MATERIAL FOR THIS TASK:
###
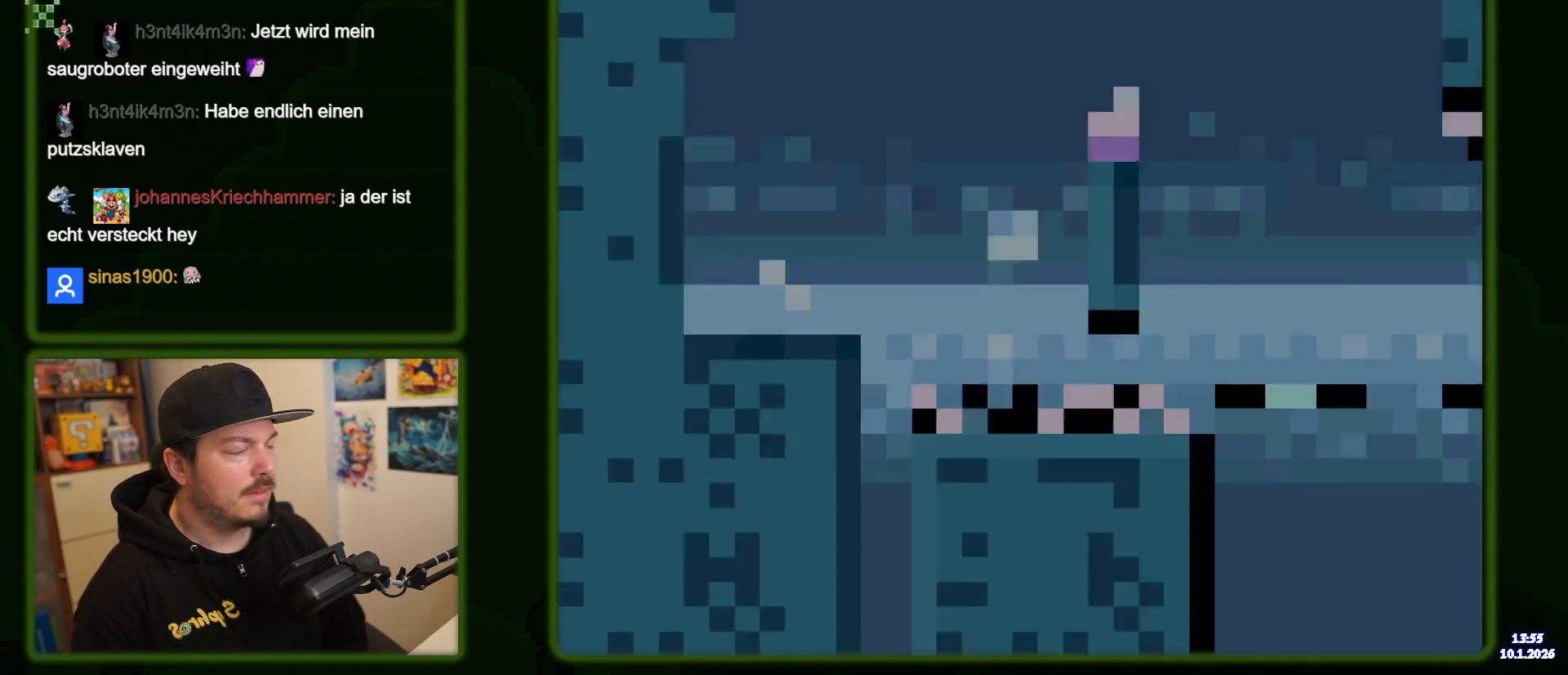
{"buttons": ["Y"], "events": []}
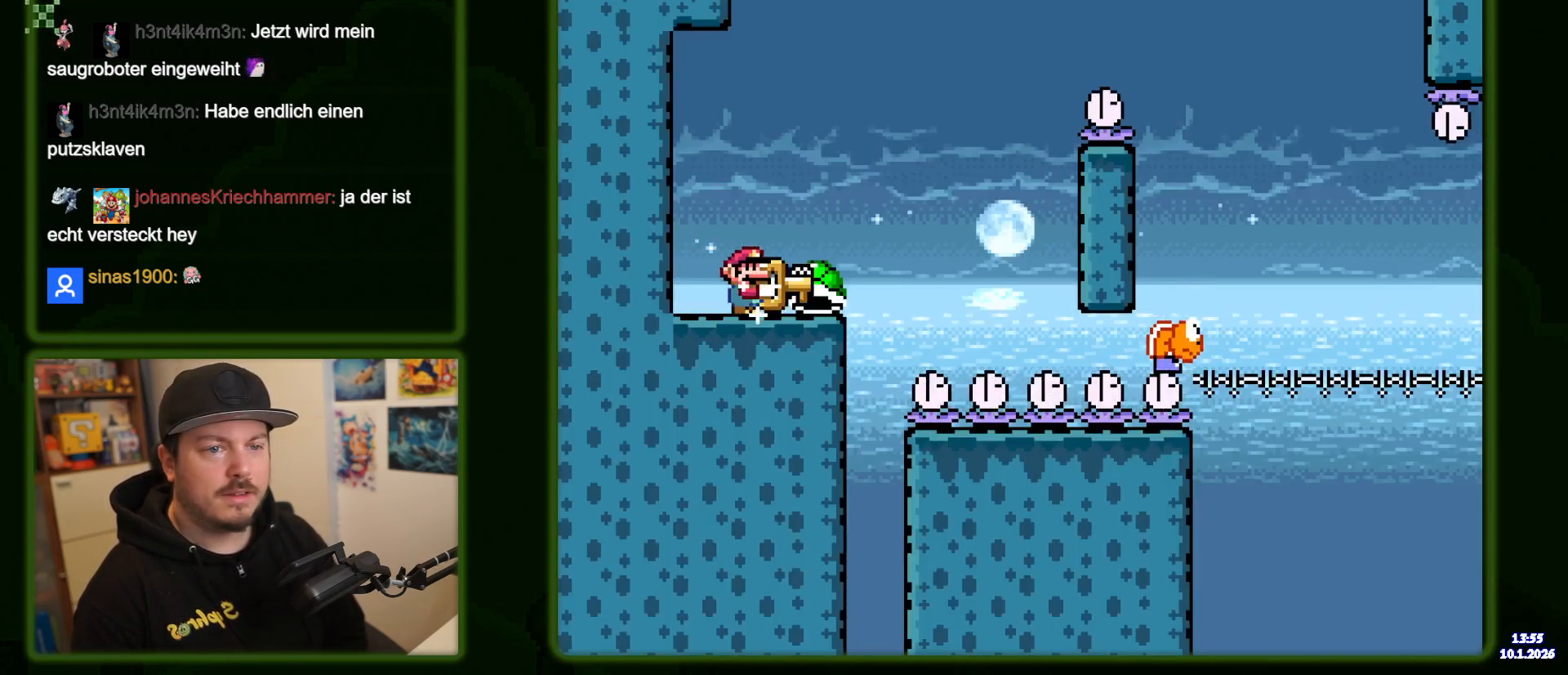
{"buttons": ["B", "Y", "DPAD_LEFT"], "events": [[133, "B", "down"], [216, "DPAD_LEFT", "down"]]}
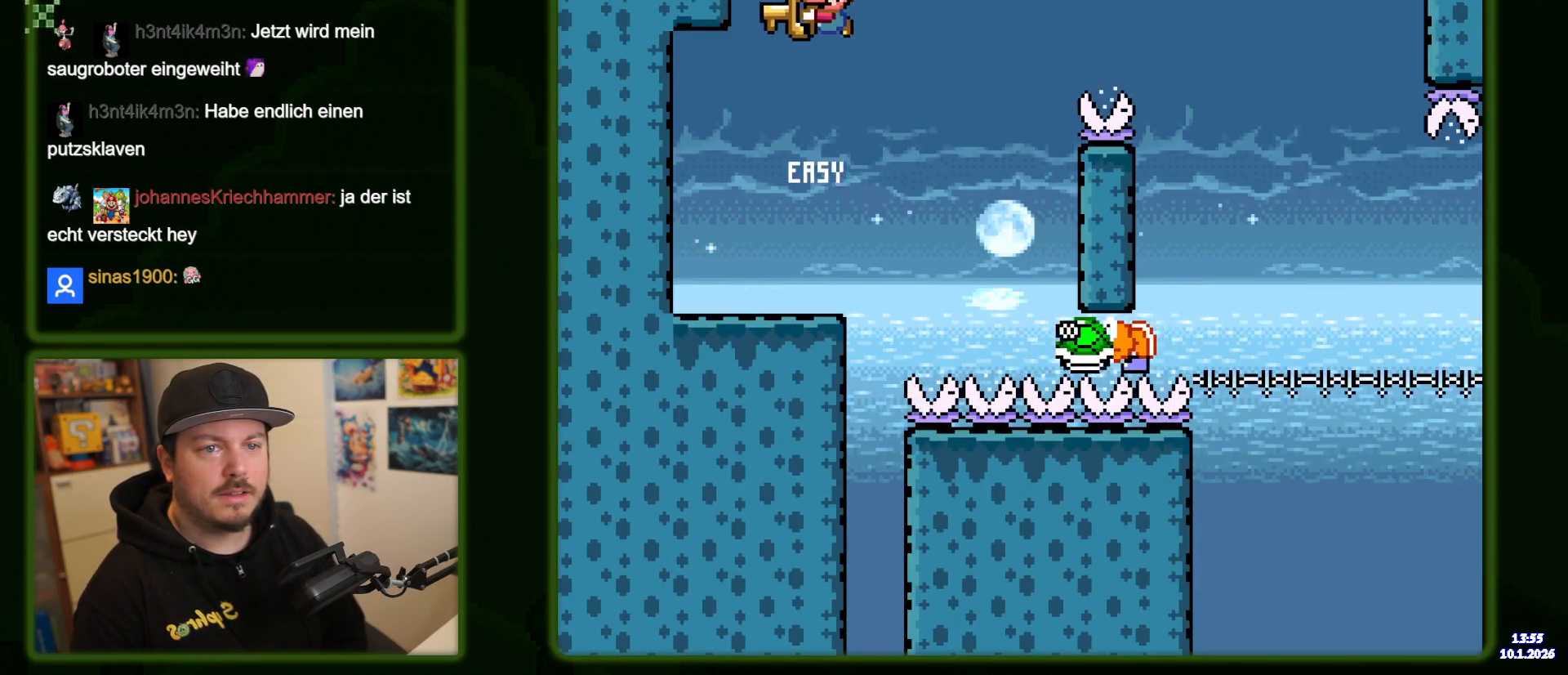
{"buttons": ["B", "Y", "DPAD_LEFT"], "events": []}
###
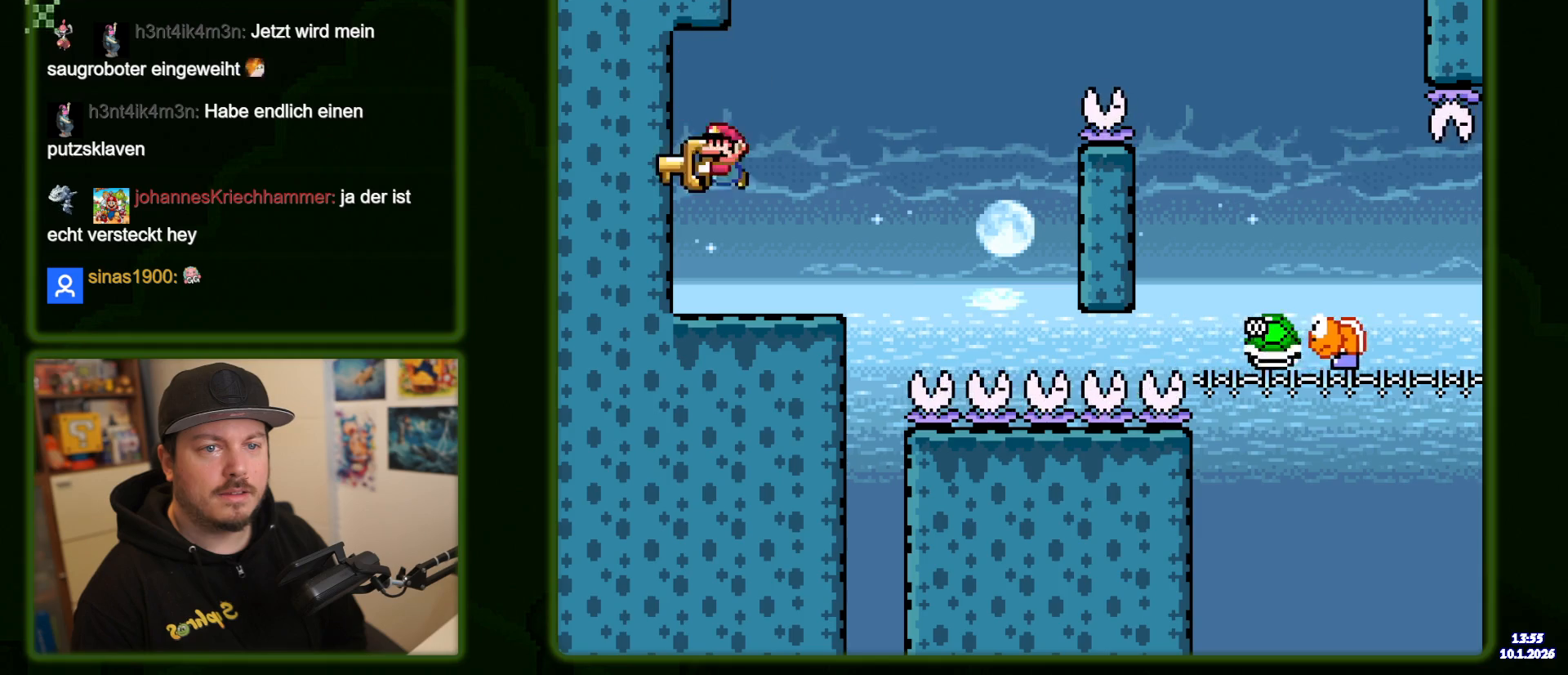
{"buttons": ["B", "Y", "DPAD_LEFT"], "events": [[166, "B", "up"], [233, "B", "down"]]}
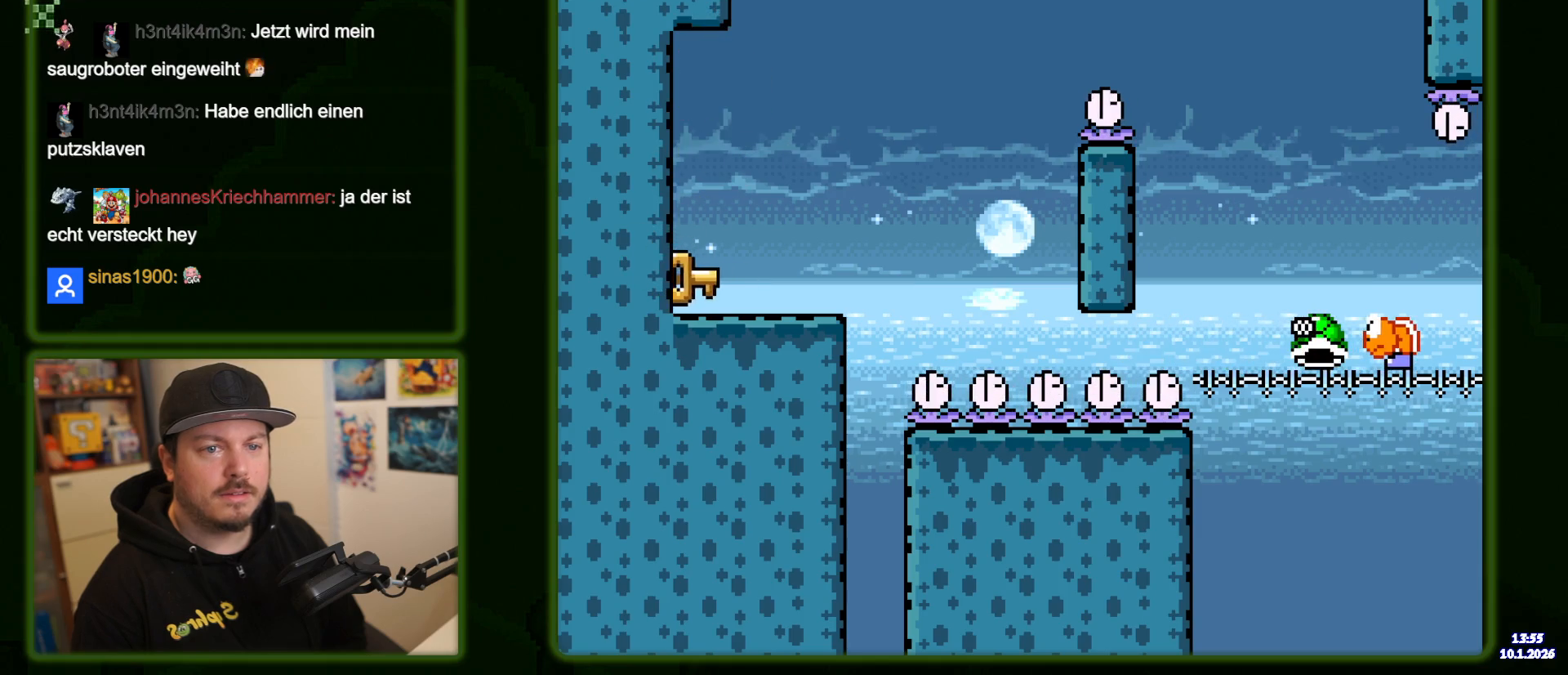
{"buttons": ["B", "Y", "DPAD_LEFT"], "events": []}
###
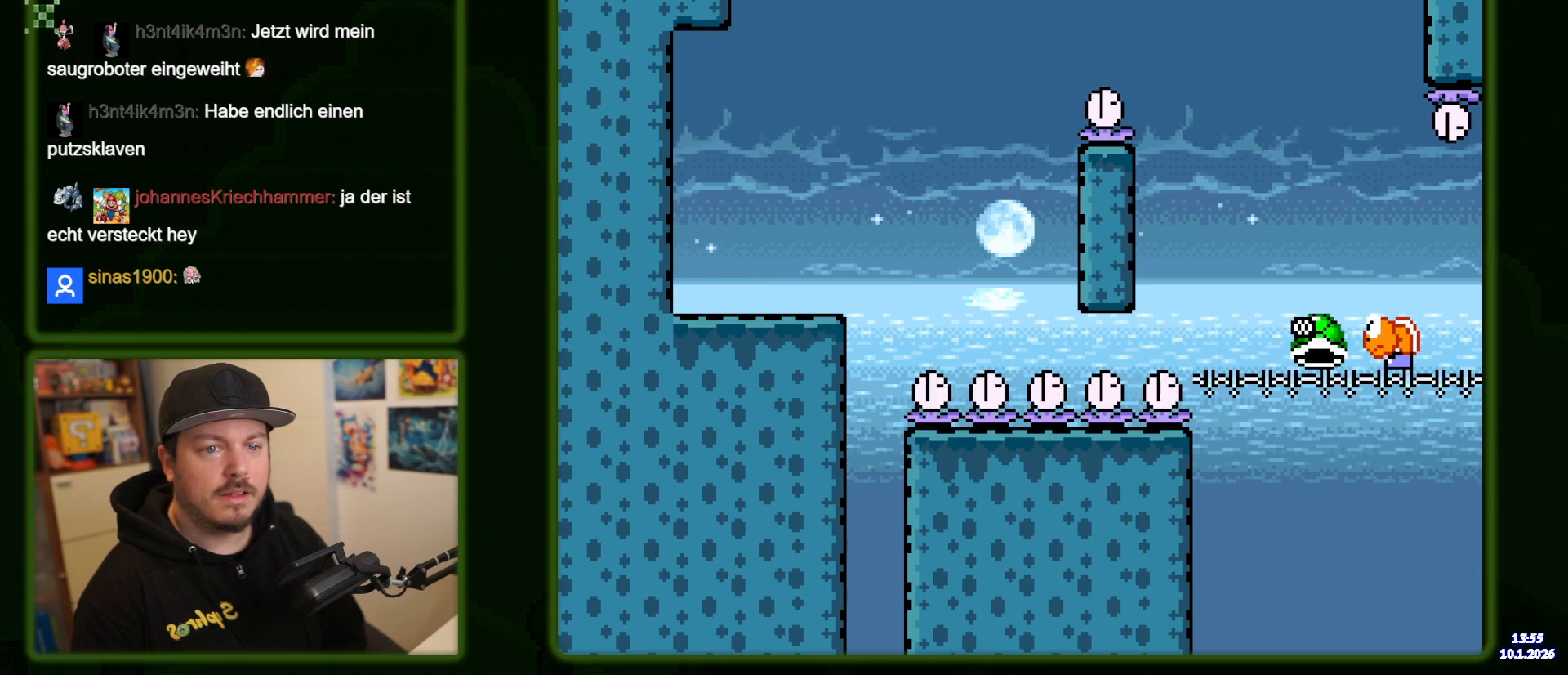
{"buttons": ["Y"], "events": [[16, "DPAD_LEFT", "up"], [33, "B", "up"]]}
###
AIM OF THE EXERCISE: Scanning the data above, copy out every line where "down" is found.

SOLUTION TO THIS TASK:
{"buttons": ["B", "Y", "DPAD_LEFT"], "events": [[133, "B", "down"], [216, "DPAD_LEFT", "down"]]}
{"buttons": ["B", "Y", "DPAD_LEFT"], "events": [[166, "B", "up"], [233, "B", "down"]]}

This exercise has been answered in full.